When taking backups, the Backup Lock must be held, to guard against the danger of a background sweeper running concurrently with your backup and deleting data, thus making your backup inconsistent. The lock must be obtained prior to obtaining the backup timestamp, and released once you have finished backing up data.

Using the Atlas CLI

The set of tasks described in this page rely heavily on having a functioning Atlas CLI. Please see Command Line Utilities for information in how to deploy and use a functioning Atlas CLI utility.

Cassandra and Other Distributed Systems

A large part of taking a point in time backup of atlas is taking a backup of your underlying storage. Many distributed systems, like cassandra, do not provide point in time backup utilities across multiple nodes. Cassandra in particular can have each of its nodes “snapshot” at different real and logical points in time in a way that can affect the correctness or completeness of your atlas backup. The steps in this page will attempt to address when this becomes a concern and how we can address it in our process.

Taking a Backup

1. Obtain the Backup Lock

Call the persistent-lock/acquire-backup-lock endpoint, supplying your reason as a string:

$ curl -X POST --header 'Accept: application/json' '<product-base-url>/persistent-lock/acquire-backup-lock?reason=manual-backup'

If the request succeeds, you will receive a PersistentLockId back. It is essential that you save this lock somewhere, so that you can release it later in the process.

2. Obtain a backup timestamp

We need to define what the logical point in time of our backup is going to be. We will call this the backup timestamp. Any transactions that occur after the backup timestamp will not be valid or included in our “logical” backup of atlas, even if they complete succesfully before the rest of the backup completes. To get the backup timestamp simply fetch a fresh timestamp using the CLI:

$ ./bin/atlasdb --config <config-file> --config-root <path-to-atlas-block> timestamp fetch --file <backup-directory>/backup.timestamp

3. Back up the underlying KVS

Next, we back-up the underlying key value service we’re using.
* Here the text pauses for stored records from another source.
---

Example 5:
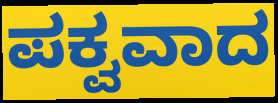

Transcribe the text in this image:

ಪಕ್ವವಾದ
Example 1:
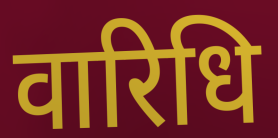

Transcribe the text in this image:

वारिधि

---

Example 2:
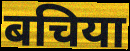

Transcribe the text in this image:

बचिया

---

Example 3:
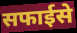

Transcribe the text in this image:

सफाईसे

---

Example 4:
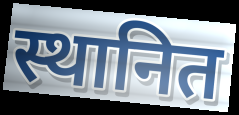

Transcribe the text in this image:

स्थानित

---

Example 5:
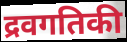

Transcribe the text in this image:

द्रवगतिकी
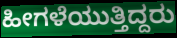
ಹೀಗಳೆಯುತ್ತಿದ್ದರು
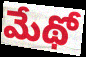
మేథో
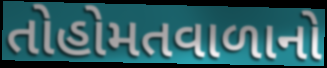
તોહોમતવાળાનો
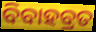
ବିବାହବ୍ରତ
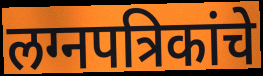
लग्नपत्रिकांचे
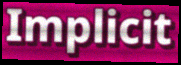
Implicit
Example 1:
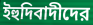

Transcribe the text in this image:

ইহুদিবাদীদের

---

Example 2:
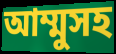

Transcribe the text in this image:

আম্মুসহ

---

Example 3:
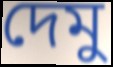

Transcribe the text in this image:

দেমু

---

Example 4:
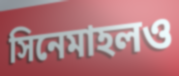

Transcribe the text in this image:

সিনেমাহলও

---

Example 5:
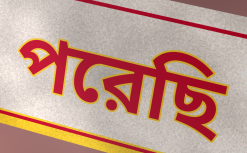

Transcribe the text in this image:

For the purposes of this documention, we will assume you can backup your specific key value service.

Common KVS layers:

4. Obtain the fast-forward timestamp

Finally, we take the fast-forward timestamp. Like the backup timestamp, the fast-forward timestamp is simply another fresh one that we fetch from atlas. The purpose of this timestamp is to have a logical point in time for which we can guarantee that any reads or writes that took place during the backup process happened before this. Fetching it is similar to that of the backup timestamp:

$ ./bin/atlasdb --config <config-file> --config-root <path-to-atlas-block> timestamp fetch --file <backup-directory>/fast-forward.timestamp

These two timestamp files and the entirety of your underlying storage’s backup are your entire atlasdb backup.
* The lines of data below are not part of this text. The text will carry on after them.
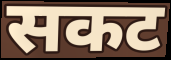
सकट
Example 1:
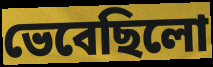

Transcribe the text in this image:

ভেবেছিলো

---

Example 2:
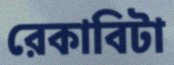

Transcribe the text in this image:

রেকাবিটা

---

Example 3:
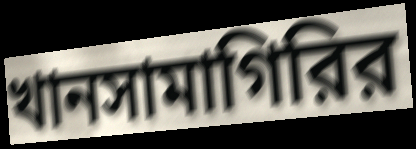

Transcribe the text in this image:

খানসামাগিরির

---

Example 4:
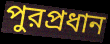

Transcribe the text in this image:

পুরপ্রধান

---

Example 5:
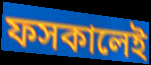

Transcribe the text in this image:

ফসকালেই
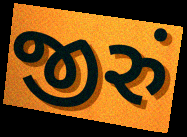
જીરું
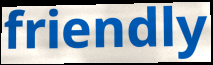
friendly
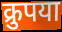
क्रुपया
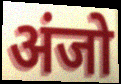
अंजो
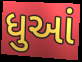
ધુઆં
5. Release the Backup Lock

Call the persistent-lock/release-backup-lock endpoint, passing back the PersistentLockId that you received in step 1. For example (replace the serialised PersistentLockId with your own from step 1):

$ curl -X POST --header 'content-type: application/json' '<product-base-url>/persistent-lock/release-backup-lock' -d '"9dbae91b-a35c-4938-82fe-58fb31772738"'

Restoring from a Backup

The steps of a restore are assumed to be run entirely offline and on a complete empty key value service, i.e. if you’re running against Cassandra, the keyspace being used should not exist and no other processes should attempt to create or interact with that keyspace during the duration of this process.
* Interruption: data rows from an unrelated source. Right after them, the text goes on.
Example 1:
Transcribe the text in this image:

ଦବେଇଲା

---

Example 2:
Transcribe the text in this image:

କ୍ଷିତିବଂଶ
First, restore your underlying key value service. As mentioned above, there are concerns around your underyling storage not being consistent across its distributed nodes. In particular, we need to ensure a consistent view of atlas’ _transactions table in order to provide a guarantee that our restore process happens correctly. The actual steps to ensure this will vary between systems, but for cassandra this simply means running a full repair of that table on every node in your cluster. An example of this on a single node is:

$ ./bin/nodetool repair --partitioner-range --full -- <atlas-keyspace> _transactions

Next, we want to clean out any transactions that were committed after our backup timestamp by deleting them from our _transactions table:

$ ./bin/atlasdb --config <config-file> --config-root <path-to-atlas-block> timestamp clean-transactions --file <backup-directory>/backup.timestamp

Finally, we fast-forward the timstamp service to the fast-forward timestamp to ensure that any future transactions we perform don’t use a timestamp that could have potentially been used and written data to during the time after we took the backup timstamp but before our backup of our underlying kvs completed:

$ ./bin/atlasdb --config <config-file> --config-root <path-to-atlas-block> timestamp fast-forward --file <backup-directory>/fast-forward.timestamp

The AtlasDB restore is now complete.